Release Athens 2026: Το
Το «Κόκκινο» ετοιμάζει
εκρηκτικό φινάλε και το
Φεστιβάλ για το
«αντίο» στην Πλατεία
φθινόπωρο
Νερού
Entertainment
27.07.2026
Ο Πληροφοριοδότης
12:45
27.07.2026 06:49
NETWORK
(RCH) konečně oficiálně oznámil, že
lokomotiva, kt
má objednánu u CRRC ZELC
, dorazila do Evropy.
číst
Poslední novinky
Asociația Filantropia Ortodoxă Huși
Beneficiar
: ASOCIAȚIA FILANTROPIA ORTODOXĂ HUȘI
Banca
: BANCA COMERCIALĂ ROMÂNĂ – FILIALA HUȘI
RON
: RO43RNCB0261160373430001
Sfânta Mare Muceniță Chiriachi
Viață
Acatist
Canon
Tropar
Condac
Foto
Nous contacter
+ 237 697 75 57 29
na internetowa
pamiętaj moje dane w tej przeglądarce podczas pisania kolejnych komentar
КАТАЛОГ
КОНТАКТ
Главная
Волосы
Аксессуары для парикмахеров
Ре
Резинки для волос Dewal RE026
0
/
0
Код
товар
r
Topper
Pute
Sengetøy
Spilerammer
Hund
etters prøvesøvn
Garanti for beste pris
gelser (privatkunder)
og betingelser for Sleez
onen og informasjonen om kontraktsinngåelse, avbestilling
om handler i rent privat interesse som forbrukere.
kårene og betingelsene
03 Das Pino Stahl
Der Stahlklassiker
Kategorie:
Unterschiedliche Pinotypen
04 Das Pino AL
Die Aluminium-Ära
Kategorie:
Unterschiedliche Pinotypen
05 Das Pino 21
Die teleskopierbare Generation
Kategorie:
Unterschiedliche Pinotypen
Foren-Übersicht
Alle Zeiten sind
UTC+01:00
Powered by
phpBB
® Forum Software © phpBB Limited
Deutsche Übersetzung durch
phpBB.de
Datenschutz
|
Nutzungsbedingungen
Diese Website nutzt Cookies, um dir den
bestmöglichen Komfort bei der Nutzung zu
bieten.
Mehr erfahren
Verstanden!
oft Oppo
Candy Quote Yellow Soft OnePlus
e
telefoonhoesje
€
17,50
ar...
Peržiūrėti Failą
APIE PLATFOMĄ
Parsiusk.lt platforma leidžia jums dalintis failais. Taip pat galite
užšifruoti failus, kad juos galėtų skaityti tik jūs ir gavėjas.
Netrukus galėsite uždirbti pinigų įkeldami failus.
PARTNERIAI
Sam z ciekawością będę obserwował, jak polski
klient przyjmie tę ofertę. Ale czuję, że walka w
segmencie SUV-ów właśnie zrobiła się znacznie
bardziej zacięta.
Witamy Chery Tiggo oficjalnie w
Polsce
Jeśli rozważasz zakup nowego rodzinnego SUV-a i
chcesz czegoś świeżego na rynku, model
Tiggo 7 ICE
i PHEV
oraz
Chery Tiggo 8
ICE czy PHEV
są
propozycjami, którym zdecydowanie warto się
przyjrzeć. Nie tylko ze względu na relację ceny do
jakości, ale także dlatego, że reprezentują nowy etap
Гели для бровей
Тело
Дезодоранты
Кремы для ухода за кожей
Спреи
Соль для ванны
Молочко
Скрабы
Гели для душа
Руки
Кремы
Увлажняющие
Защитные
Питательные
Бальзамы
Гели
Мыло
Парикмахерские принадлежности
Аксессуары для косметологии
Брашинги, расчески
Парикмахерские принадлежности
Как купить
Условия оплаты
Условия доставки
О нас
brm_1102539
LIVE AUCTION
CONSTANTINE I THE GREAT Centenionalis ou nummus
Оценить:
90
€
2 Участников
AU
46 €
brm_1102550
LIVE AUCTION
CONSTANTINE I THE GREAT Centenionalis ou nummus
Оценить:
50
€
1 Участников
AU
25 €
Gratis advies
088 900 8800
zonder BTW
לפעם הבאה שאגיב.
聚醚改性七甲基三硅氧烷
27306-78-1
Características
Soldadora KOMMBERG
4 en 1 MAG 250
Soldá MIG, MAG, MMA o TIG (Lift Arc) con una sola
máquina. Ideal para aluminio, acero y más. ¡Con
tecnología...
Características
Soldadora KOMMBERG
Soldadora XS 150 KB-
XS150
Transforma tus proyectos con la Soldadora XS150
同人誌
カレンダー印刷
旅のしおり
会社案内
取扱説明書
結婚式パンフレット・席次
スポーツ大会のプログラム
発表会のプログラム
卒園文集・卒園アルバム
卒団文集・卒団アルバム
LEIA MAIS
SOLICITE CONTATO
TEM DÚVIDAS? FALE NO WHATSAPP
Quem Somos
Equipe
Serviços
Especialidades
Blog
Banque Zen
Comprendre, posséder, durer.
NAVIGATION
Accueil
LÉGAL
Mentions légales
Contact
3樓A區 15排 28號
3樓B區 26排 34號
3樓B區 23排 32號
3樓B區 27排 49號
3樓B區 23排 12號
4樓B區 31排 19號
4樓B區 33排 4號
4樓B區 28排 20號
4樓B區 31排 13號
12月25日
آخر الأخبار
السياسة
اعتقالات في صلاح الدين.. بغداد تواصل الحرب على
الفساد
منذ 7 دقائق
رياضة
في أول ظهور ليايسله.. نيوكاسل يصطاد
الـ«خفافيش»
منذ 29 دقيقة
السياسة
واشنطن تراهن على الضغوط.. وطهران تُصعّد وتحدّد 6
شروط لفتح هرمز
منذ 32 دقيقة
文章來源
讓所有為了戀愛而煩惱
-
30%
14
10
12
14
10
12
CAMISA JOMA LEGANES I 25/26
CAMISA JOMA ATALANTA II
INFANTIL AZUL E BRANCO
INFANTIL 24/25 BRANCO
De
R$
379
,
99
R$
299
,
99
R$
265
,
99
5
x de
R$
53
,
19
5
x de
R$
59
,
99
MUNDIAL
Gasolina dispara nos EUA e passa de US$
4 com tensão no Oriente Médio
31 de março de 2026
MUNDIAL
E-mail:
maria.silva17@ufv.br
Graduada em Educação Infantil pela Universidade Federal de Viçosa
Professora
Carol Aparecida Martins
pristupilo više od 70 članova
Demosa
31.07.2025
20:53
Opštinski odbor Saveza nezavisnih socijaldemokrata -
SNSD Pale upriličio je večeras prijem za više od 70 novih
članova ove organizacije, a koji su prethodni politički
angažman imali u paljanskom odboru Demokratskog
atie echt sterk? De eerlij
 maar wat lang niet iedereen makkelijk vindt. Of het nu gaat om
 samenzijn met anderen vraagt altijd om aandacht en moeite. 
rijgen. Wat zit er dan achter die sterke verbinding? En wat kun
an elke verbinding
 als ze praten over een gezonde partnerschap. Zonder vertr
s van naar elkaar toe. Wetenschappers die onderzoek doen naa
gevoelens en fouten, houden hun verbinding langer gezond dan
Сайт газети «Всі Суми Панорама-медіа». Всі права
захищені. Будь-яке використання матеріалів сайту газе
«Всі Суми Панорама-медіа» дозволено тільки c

§ Exercise details
From the entries above, list each line with "Аксессуары" in it.

§ Task result
Аксессуары для парикмахеров
Аксессуары для косметологии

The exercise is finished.